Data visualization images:
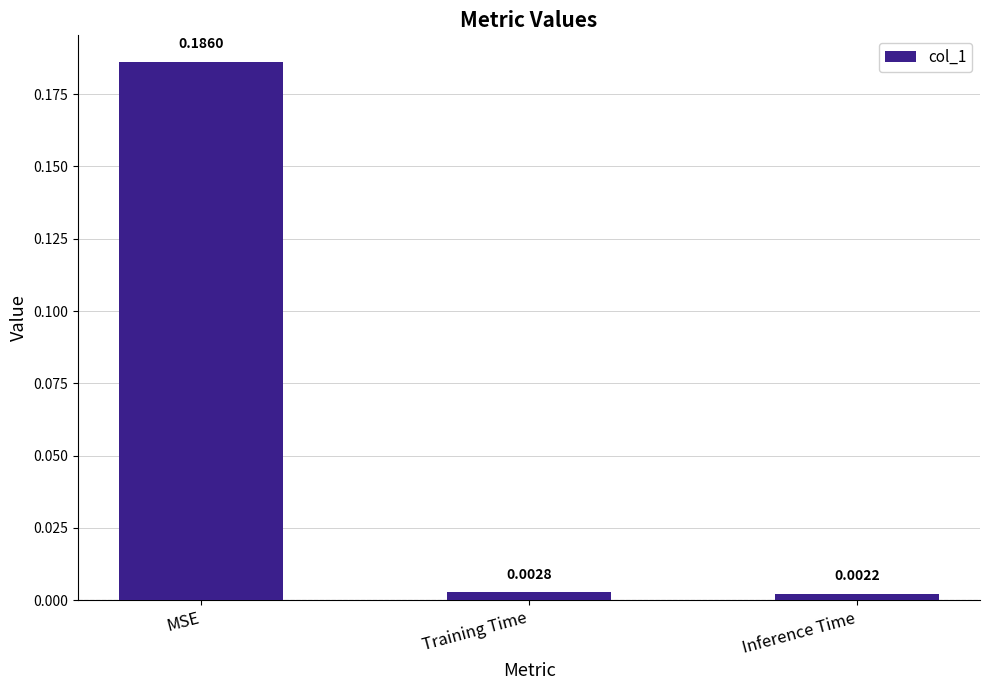

Which category has the highest value across all series?

MSE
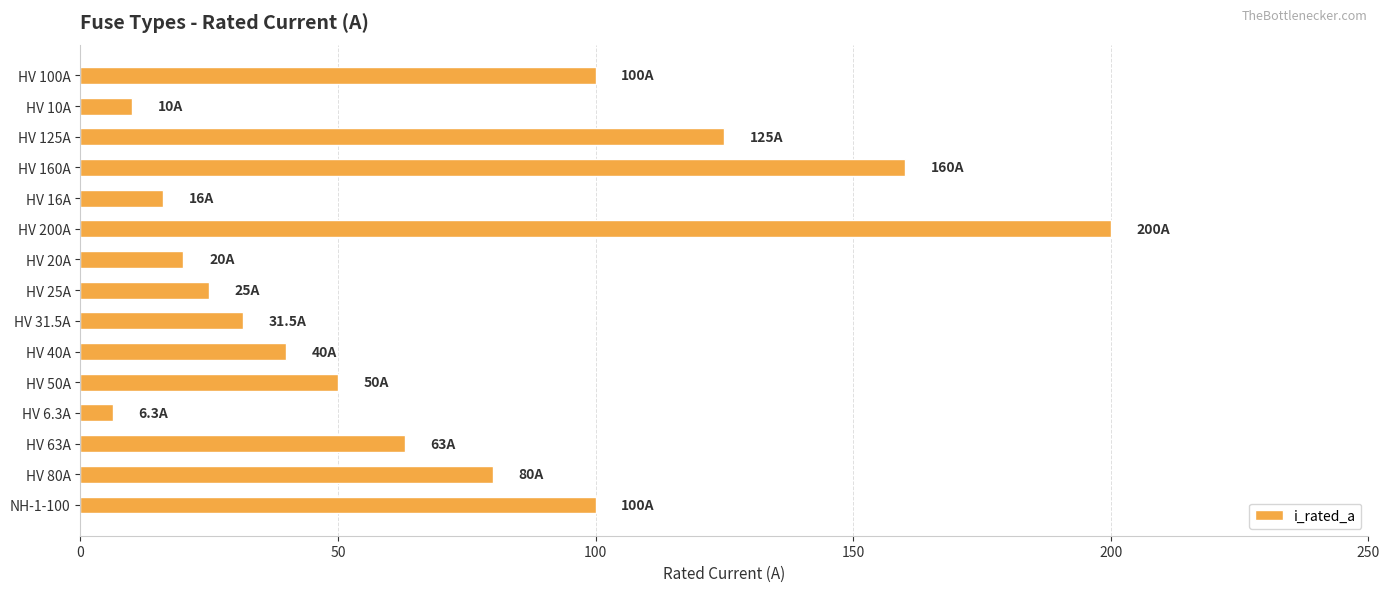

What is the sum of all values?

1026.8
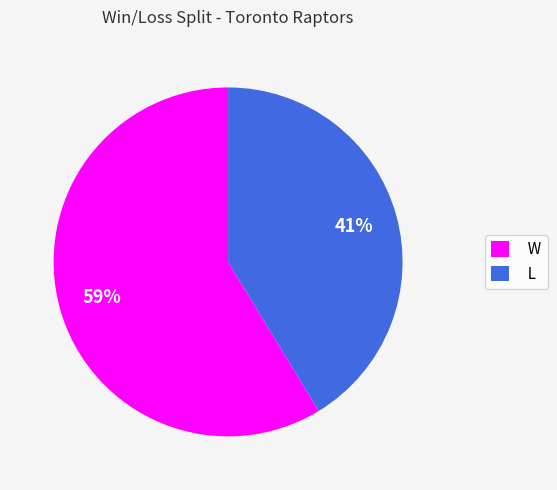

Is it true that L is 51% of the pie?

False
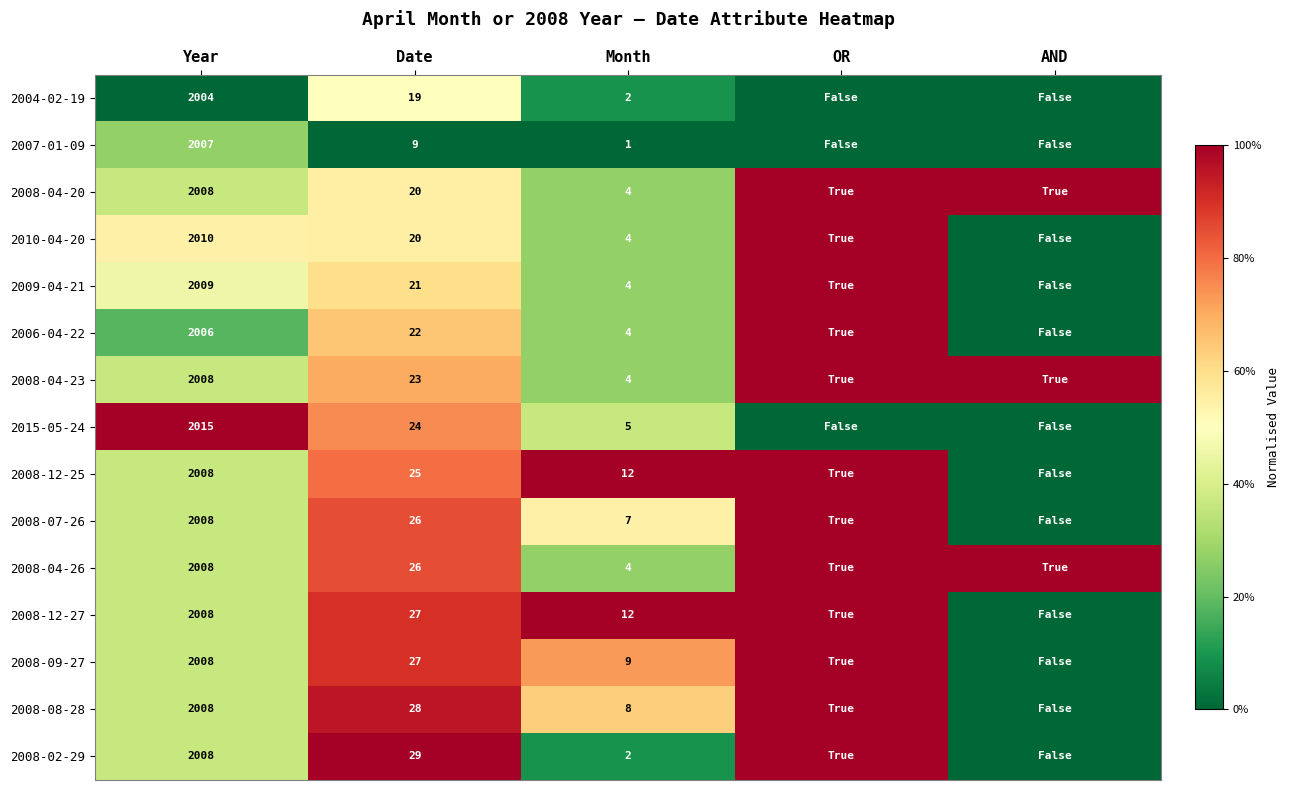

The 2008-07-26 series shows 26 at Date. True or false?

True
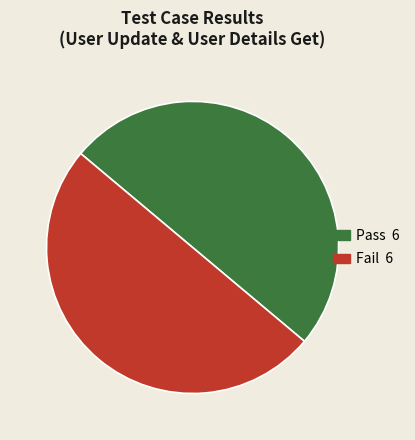

The Fail slice represents 73% of the pie. True or false?

False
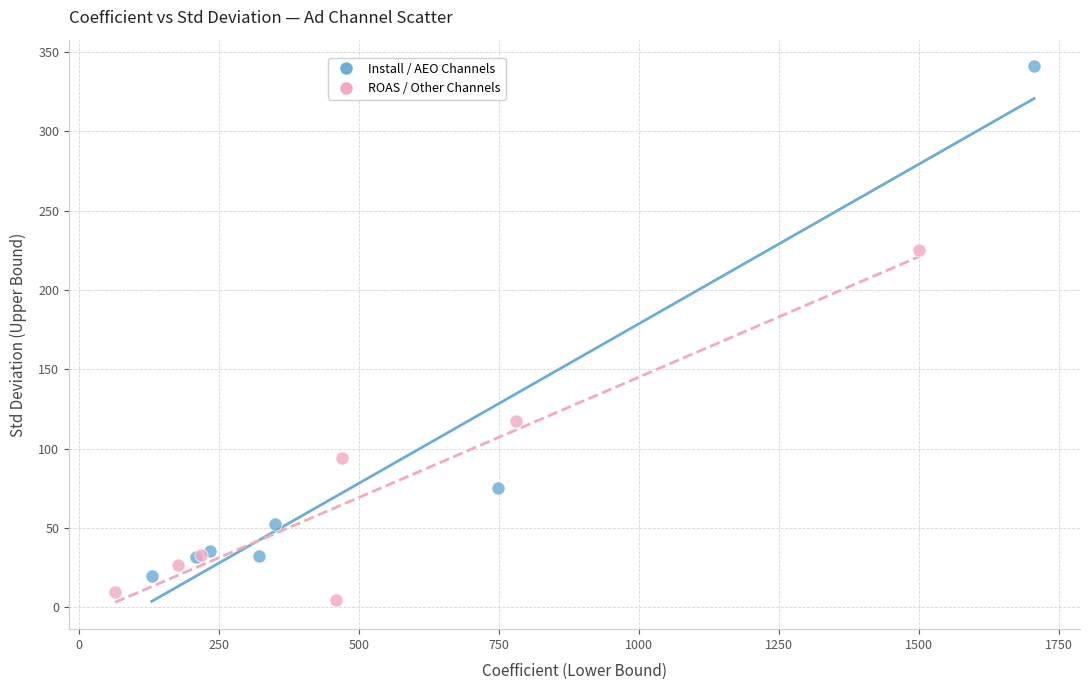

Which series contains the highest Y value?

Install / AEO Channels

PROBLEM DESCRIPTION: Reproduce every line of text in the material above exactly, leaving out the pictures.

RESULT BELOW:
Which category has the highest value across all series?

MSE

What is the sum of all values?

1026.8

Is it true that L is 51% of the pie?

False

The 2008-07-26 series shows 26 at Date. True or false?

True

The Fail slice represents 73% of the pie. True or false?

False

Which series contains the highest Y value?

Install / AEO Channels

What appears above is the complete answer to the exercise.